*Task item:* Copy the records below exactly as they appear.

[Saved entries]
::::

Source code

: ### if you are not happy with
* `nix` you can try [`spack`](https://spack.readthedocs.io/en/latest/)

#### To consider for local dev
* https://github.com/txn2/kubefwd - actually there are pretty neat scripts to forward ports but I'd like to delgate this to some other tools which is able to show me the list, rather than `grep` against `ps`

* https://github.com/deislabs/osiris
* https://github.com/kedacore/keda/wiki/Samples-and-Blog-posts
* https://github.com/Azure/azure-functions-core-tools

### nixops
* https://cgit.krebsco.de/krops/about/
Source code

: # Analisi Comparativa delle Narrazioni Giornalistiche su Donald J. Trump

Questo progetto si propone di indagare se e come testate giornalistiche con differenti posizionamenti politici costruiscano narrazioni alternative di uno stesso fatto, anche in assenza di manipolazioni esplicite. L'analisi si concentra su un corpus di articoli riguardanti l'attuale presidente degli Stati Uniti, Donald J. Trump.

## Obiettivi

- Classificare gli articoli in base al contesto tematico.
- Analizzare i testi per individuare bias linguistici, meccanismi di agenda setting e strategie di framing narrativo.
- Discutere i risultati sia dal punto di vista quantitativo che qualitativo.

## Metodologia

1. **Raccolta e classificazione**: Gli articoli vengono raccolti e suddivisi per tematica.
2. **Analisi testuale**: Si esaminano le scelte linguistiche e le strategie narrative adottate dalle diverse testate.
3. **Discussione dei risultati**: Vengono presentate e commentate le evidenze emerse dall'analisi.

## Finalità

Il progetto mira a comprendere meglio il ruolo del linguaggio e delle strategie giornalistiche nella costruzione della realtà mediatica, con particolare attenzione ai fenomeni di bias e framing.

::::

*Answer space:*
Source code

: ### if you are not happy with
* `nix` you can try [`spack`](https://spack.readthedocs.io/en/latest/)

#### To consider for local dev
* https://github.com/txn2/kubefwd - actually there are pretty neat scripts to forward ports but I'd like to delgate this to some other tools which is able to show me the list, rather than `grep` against `ps`

* https://github.com/deislabs/osiris
* https://github.com/kedacore/keda/wiki/Samples-and-Blog-posts
* https://github.com/Azure/azure-functions-core-tools

### nixops
* https://cgit.krebsco.de/krops/about/
Source code

: # Analisi Comparativa delle Narrazioni Giornalistiche su Donald J. Trump

Questo progetto si propone di indagare se e come testate giornalistiche con differenti posizionamenti politici costruiscano narrazioni alternative di uno stesso fatto, anche in assenza di manipolazioni esplicite. L'analisi si concentra su un corpus di articoli riguardanti l'attuale presidente degli Stati Uniti, Donald J. Trump.

## Obiettivi

- Classificare gli articoli in base al contesto tematico.
- Analizzare i testi per individuare bias linguistici, meccanismi di agenda setting e strategie di framing narrativo.
- Discutere i risultati sia dal punto di vista quantitativo che qualitativo.

## Metodologia

1. **Raccolta e classificazione**: Gli articoli vengono raccolti e suddivisi per tematica.
2. **Analisi testuale**: Si esaminano le scelte linguistiche e le strategie narrative adottate dalle diverse testate.
3. **Discussione dei risultati**: Vengono presentate e commentate le evidenze emerse dall'analisi.

## Finalità

Il progetto mira a comprendere meglio il ruolo del linguaggio e delle strategie giornalistiche nella costruzione della realtà mediatica, con particolare attenzione ai fenomeni di bias e framing.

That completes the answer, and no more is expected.